Calculating Life Insurance for Debt
This calculator can be used to estimate the amount of life insurance needed to pay for all outstanding household debts. The calculator needs a total of six inputs, including:
- The remaining balance on a mortgage
- The total of all home equity loans still outstanding
- Money needed to pay off student loans
- The unpaid principal on a car loan
- Any money owed relating to personal loans
- Finally, the total of all outstanding credit card debt
The calculator then provides the user with one output:
- The total of all outstanding debts to be paid off using the proceeds from a life insurance policy
Using Life Insurance to Pay off Debts
Admittedly, this calculator is quite simple and produces an estimate that could be done on a piece of paper too. The reason for publishing this calculator has nothing to do with its complexity; it is to stimulate thought on this topic. Many online calculators, including one of our own, calculate the amount of life insurance based on income. That is to say, the amount of life insurance purchased is enough to replace the income generated by the insured if they should pass away. This is a very logical way to figure out how much life insurance is needed but it does ignore outstanding debt, and in many cases it might be desirable to pay off all debts in addition to replacing income.
In fact, we will eventually launch a life insurance calculator that takes a more comprehensive approach to calculating how much insurance to purchase. For example, debt addressed by this calculator accounts for purchases made in the past. An income-based calculator estimates how much insurance is needed to replace the income provided by someone. Our comprehensive calculator takes both variables into account and also considers large future expenses such as putting a child through college or paying for a wedding.
Buying Life Insurance Efficiently
When buying life insurance another consideration is the type of insurance to buy. Simply stated there are three types of life insurance policies:
- Universal Life Insurance: with this type of policy, the person is covered for life, which is why it is also considered a permanent life policy. Universal has a savings component, or cash value, along with lifetime protection.
- Whole Life Insurance: another form of permanent life insurance, whole life policies are the most common type of insurance sold. Both premiums and death benefits are fixed, and the benefit is payable as long as the policy premiums are paid.

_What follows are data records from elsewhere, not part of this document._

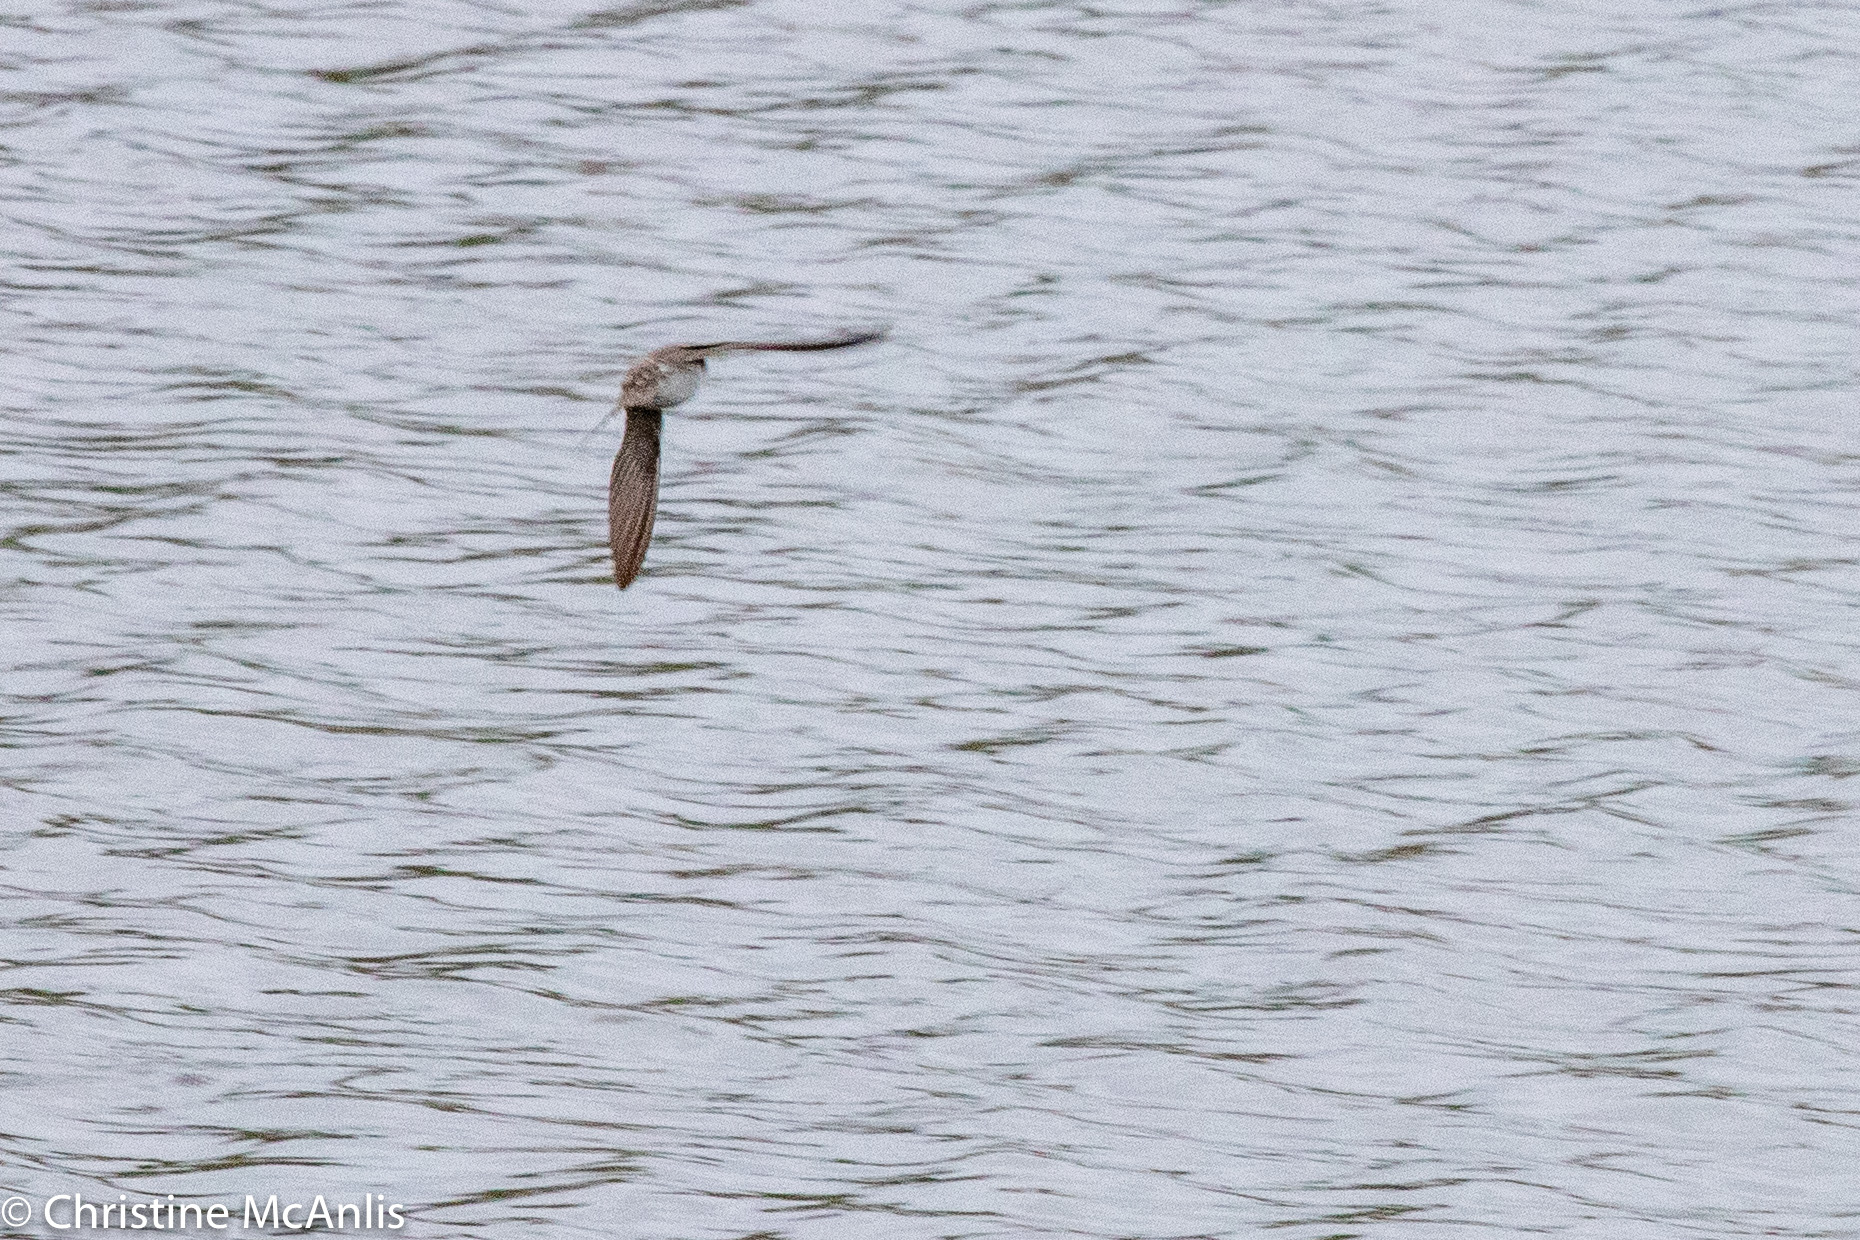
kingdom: Animalia
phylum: Chordata
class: Aves
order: Passeriformes
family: Hirundinidae
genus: Stelgidopteryx
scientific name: Stelgidopteryx serripennis
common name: Northern rough-winged swallow
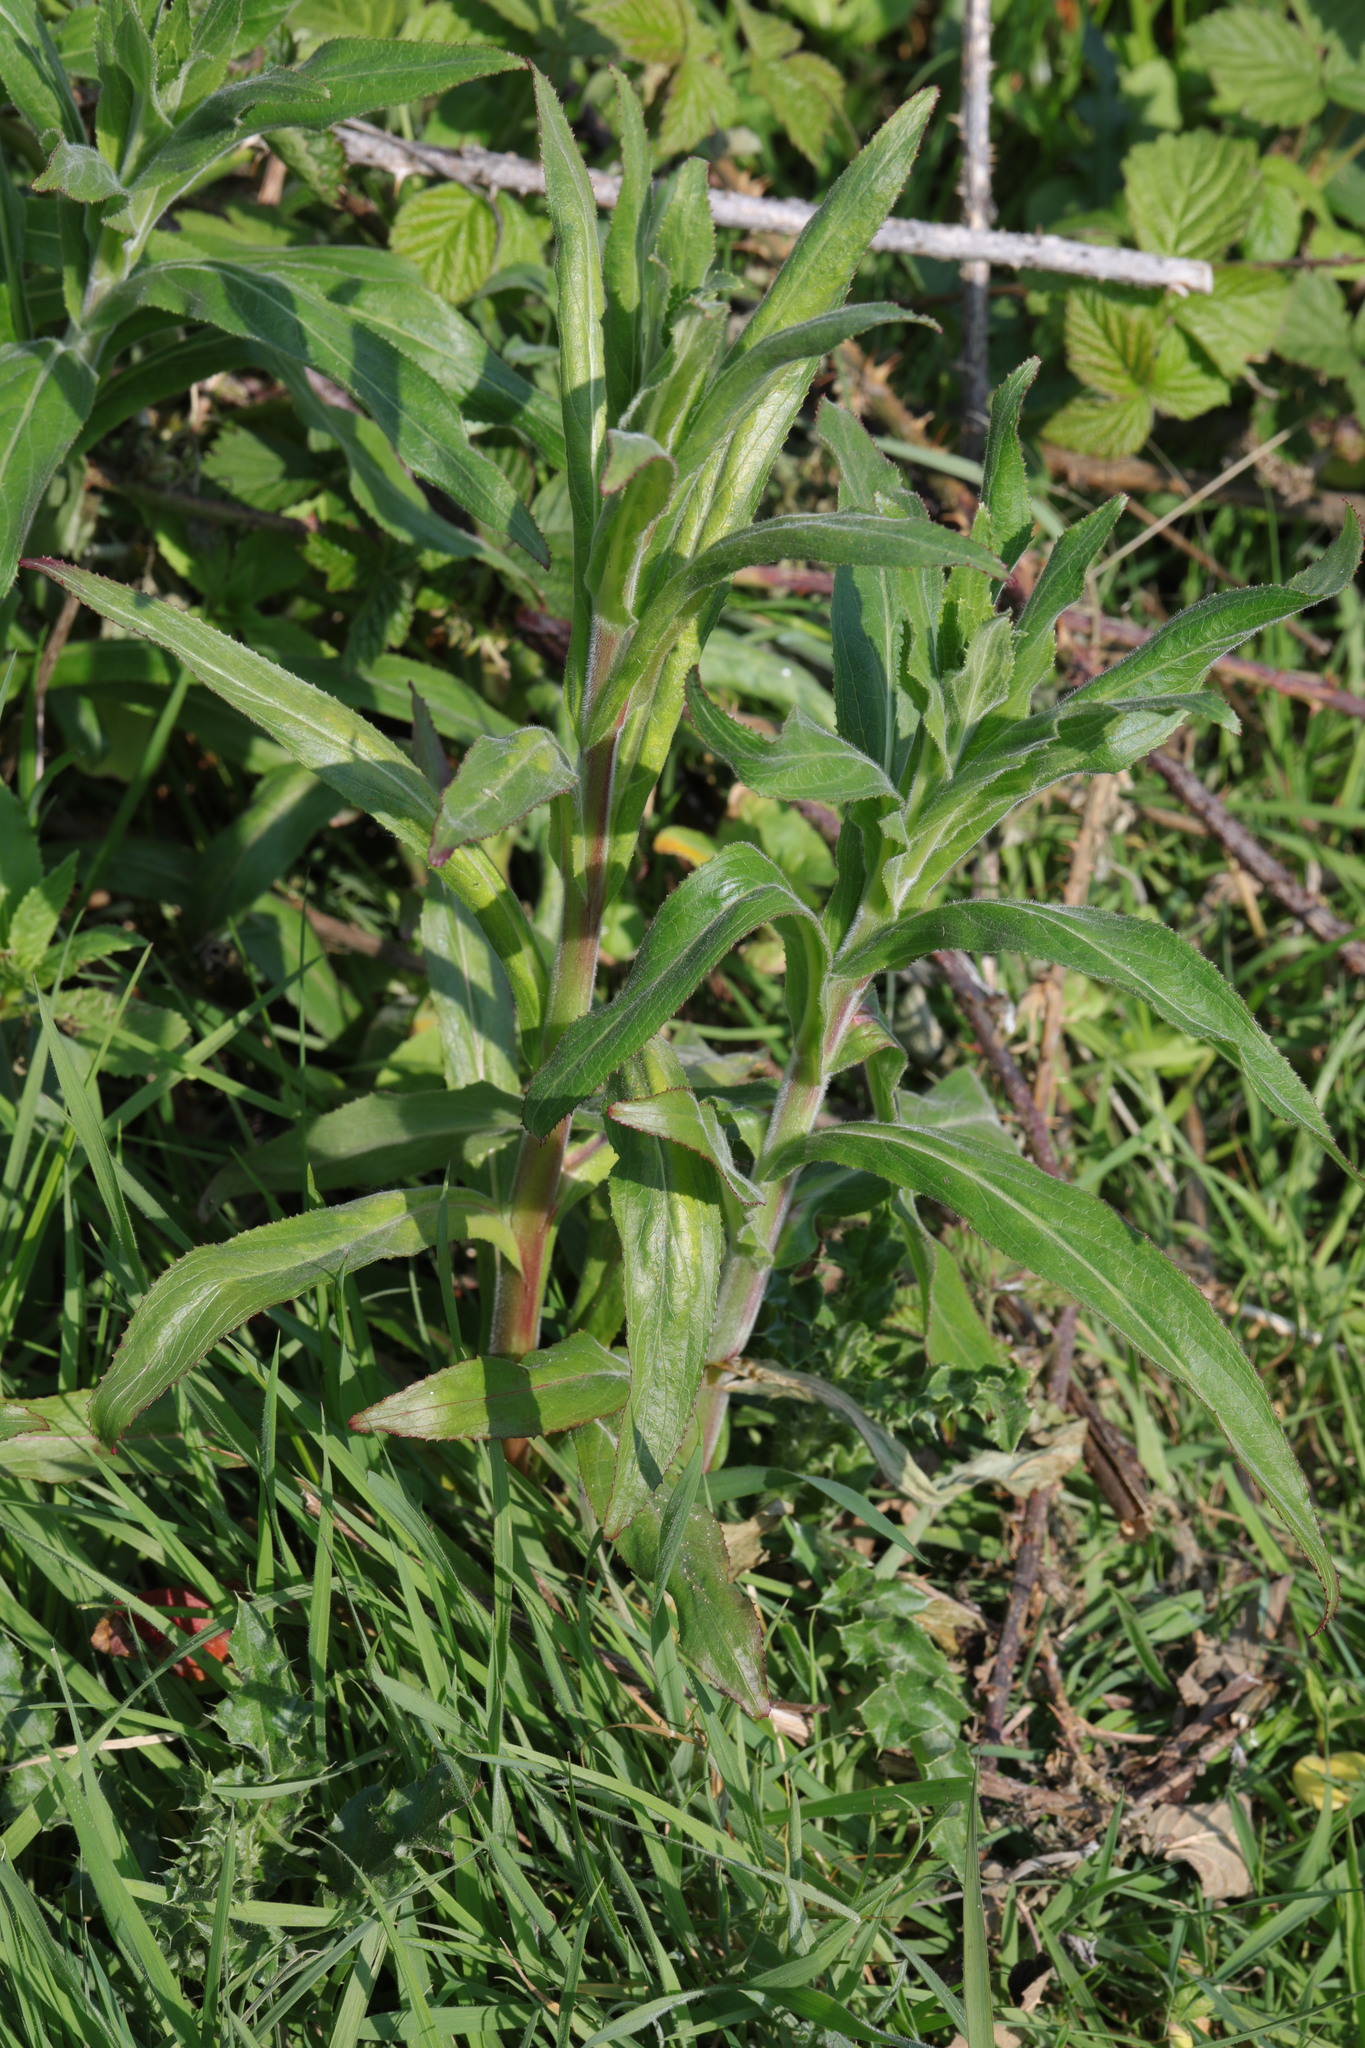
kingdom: Plantae
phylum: Tracheophyta
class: Magnoliopsida
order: Myrtales
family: Onagraceae
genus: Epilobium
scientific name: Epilobium hirsutum
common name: Great willowherb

- Term Life Insurance: the most cost-efficient way to purchase life insurance is with a term policy. As the name implies, premiums and coverage can be fixed for the duration of the policy, which have terms of one to 30 years.
The right type of insurance to purchase will vary according to the gap the policyholder is hoping to fill so it’s best to become an educated buyer before making any purchase decision or inviting an insurance agent into your home. There are pros and cons associated with each of the three policy types. Doing your homework will pay off in the long run because a life insurance policy is a long-term financial commitment.